Dataset records
◇ ◇ ◇ ◇ ◇ ◇ ◇

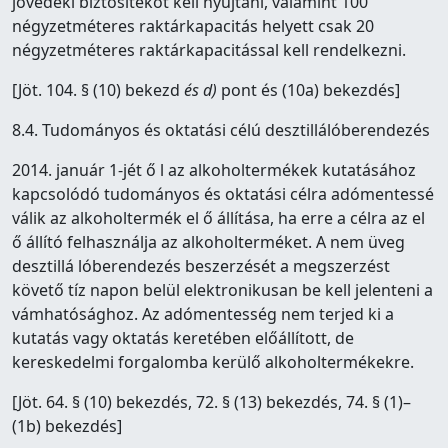
jövedéki biztosítékot kell nyújtani, valamint 100
négyzetméteres raktárkapacitás helyett csak 20
négyzetméteres raktárkapacitással kell rendelkezni.
[Jöt. 104. § (10) bekezd
és d)
pont és (10a) bekezdés]
8.4. Tudományos és oktatási célú desztillálóberendezés
2014. január 1-jét ő l az alkoholtermékek kutatásához
kapcsolódó tudományos és oktatási célra adómentessé
válik az alkoholtermék el ő állítása, ha erre a célra az el
ő állító felhasználja az alkoholterméket. A nem üveg
desztillá lóberendezés beszerzését a megszerzést
követő tíz napon belül elektronikusan be kell jelenteni a
vámhatósághoz. Az adómentesség nem terjed ki a
kutatás vagy oktatás keretében előállított, de
kereskedelmi forgalomba kerülő alkoholtermékekre.
[Jöt. 64. § (10) bekezdés, 72. § (13) bekezdés, 74. § (1)–
(1b) bekezdés]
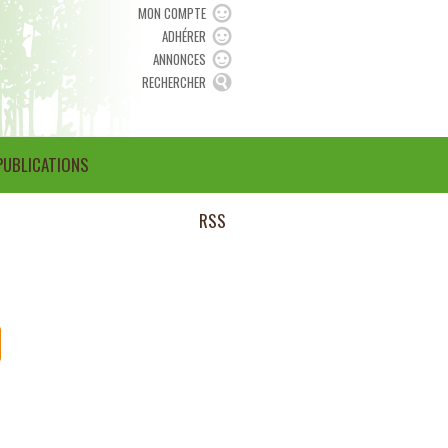
MON COMPTE
ADHÉRER
ANNONCES
RECHERCHER
PUBLICATIONS
RSS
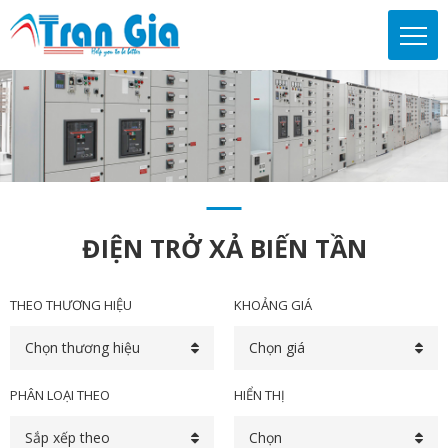
ĐIỆN TRỞ XẢ BIẾN TẦN
THEO THƯƠNG HIỆU
KHOẢNG GIÁ
Chọn thương hiệu
Chọn giá
PHÂN LOẠI THEO
HIỂN THỊ
Sắp xếp theo
Chọn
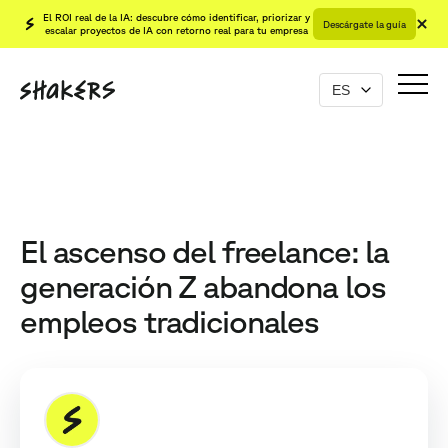
El ROI real de la IA: descubre cómo identificar, priorizar y
Descárgate la guía
escalar proyectos de IA con retorno real para tu empresa
El ascenso del freelance: la
generación Z abandona los
empleos tradicionales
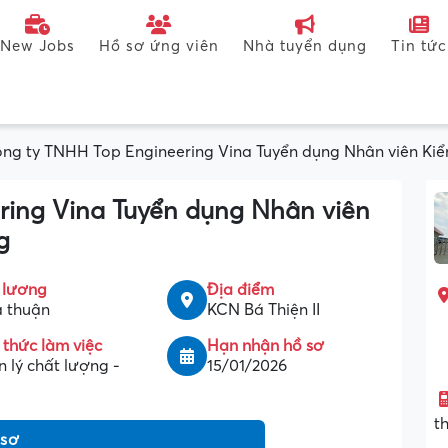
New Jobs
Hồ sơ ứng viên
Nhà tuyển dụng
Tin tức
ng ty TNHH Top Engineering Vina Tuyển dụng Nhân viên Kiể
ring Vina Tuyển dụng Nhân viên
g
 lương
Địa điểm
 thuận
KCN Bá Thiện II
 thức làm việc
Hạn nhận hồ sơ
 lý chất lượng -
15/01/2026
t
 sơ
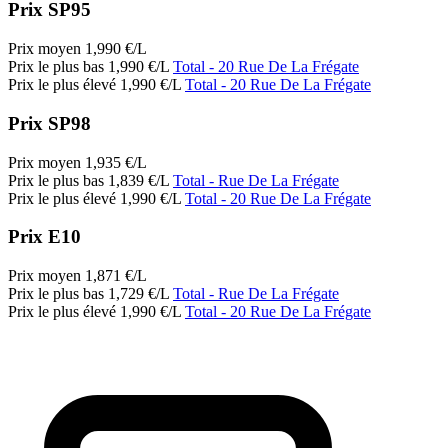
Prix SP95
Prix moyen
1,990
€/L
Prix le plus bas
1,990
€/L
Total
- 20 Rue De La Frégate
Prix le plus élevé
1,990
€/L
Total
- 20 Rue De La Frégate
Prix SP98
Prix moyen
1,935
€/L
Prix le plus bas
1,839
€/L
Total
- Rue De La Frégate
Prix le plus élevé
1,990
€/L
Total
- 20 Rue De La Frégate
Prix E10
Prix moyen
1,871
€/L
Prix le plus bas
1,729
€/L
Total
- Rue De La Frégate
Prix le plus élevé
1,990
€/L
Total
- 20 Rue De La Frégate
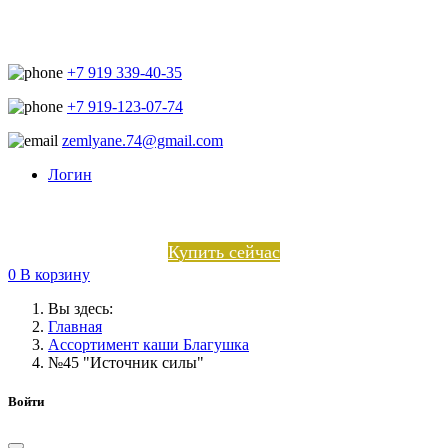
+7 919 339-40-35
+7 919-123-07-74
zemlyane.74@gmail.com
Логин
Купить сейчас
0
В корзину
Вы здесь:
Главная
Ассортимент каши Благушка
№45 "Источник силы"
Войти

◇ ◇ ◇ ◇ ◇ ◇ ◇

(Action item):
Without the pictures, restate each entry exactly.

(Output of the exercise):
jövedéki biztosítékot kell nyújtani, valamint 100
négyzetméteres raktárkapacitás helyett csak 20
négyzetméteres raktárkapacitással kell rendelkezni.
[Jöt. 104. § (10) bekezd
és d)
pont és (10a) bekezdés]
8.4. Tudományos és oktatási célú desztillálóberendezés
2014. január 1-jét ő l az alkoholtermékek kutatásához
kapcsolódó tudományos és oktatási célra adómentessé
válik az alkoholtermék el ő állítása, ha erre a célra az el
ő állító felhasználja az alkoholterméket. A nem üveg
desztillá lóberendezés beszerzését a megszerzést
követő tíz napon belül elektronikusan be kell jelenteni a
vámhatósághoz. Az adómentesség nem terjed ki a
kutatás vagy oktatás keretében előállított, de
kereskedelmi forgalomba kerülő alkoholtermékekre.
[Jöt. 64. § (10) bekezdés, 72. § (13) bekezdés, 74. § (1)–
(1b) bekezdés]
MON COMPTE
ADHÉRER
ANNONCES
RECHERCHER
PUBLICATIONS
RSS
ĐIỆN TRỞ XẢ BIẾN TẦN
THEO THƯƠNG HIỆU
KHOẢNG GIÁ
Chọn thương hiệu
Chọn giá
PHÂN LOẠI THEO
HIỂN THỊ
Sắp xếp theo
Chọn
El ROI real de la IA: descubre cómo identificar, priorizar y
Descárgate la guía
escalar proyectos de IA con retorno real para tu empresa
El ascenso del freelance: la
generación Z abandona los
empleos tradicionales
New Jobs
Hồ sơ ứng viên
Nhà tuyển dụng
Tin tức
ng ty TNHH Top Engineering Vina Tuyển dụng Nhân viên Kiể
ring Vina Tuyển dụng Nhân viên
g
 lương
Địa điểm
 thuận
KCN Bá Thiện II
 thức làm việc
Hạn nhận hồ sơ
 lý chất lượng -
15/01/2026
t
 sơ
Prix SP95
Prix moyen
1,990
€/L
Prix le plus bas
1,990
€/L
Total
- 20 Rue De La Frégate
Prix le plus élevé
1,990
€/L
Total
- 20 Rue De La Frégate
Prix SP98
Prix moyen
1,935
€/L
Prix le plus bas
1,839
€/L
Total
- Rue De La Frégate
Prix le plus élevé
1,990
€/L
Total
- 20 Rue De La Frégate
Prix E10
Prix moyen
1,871
€/L
Prix le plus bas
1,729
€/L
Total
- Rue De La Frégate
Prix le plus élevé
1,990
€/L
Total
- 20 Rue De La Frégate
+7 919 339-40-35
+7 919-123-07-74
zemlyane.74@gmail.com
Логин
Купить сейчас
0
В корзину
Вы здесь:
Главная
Ассортимент каши Благушка
№45 "Источник силы"
Войти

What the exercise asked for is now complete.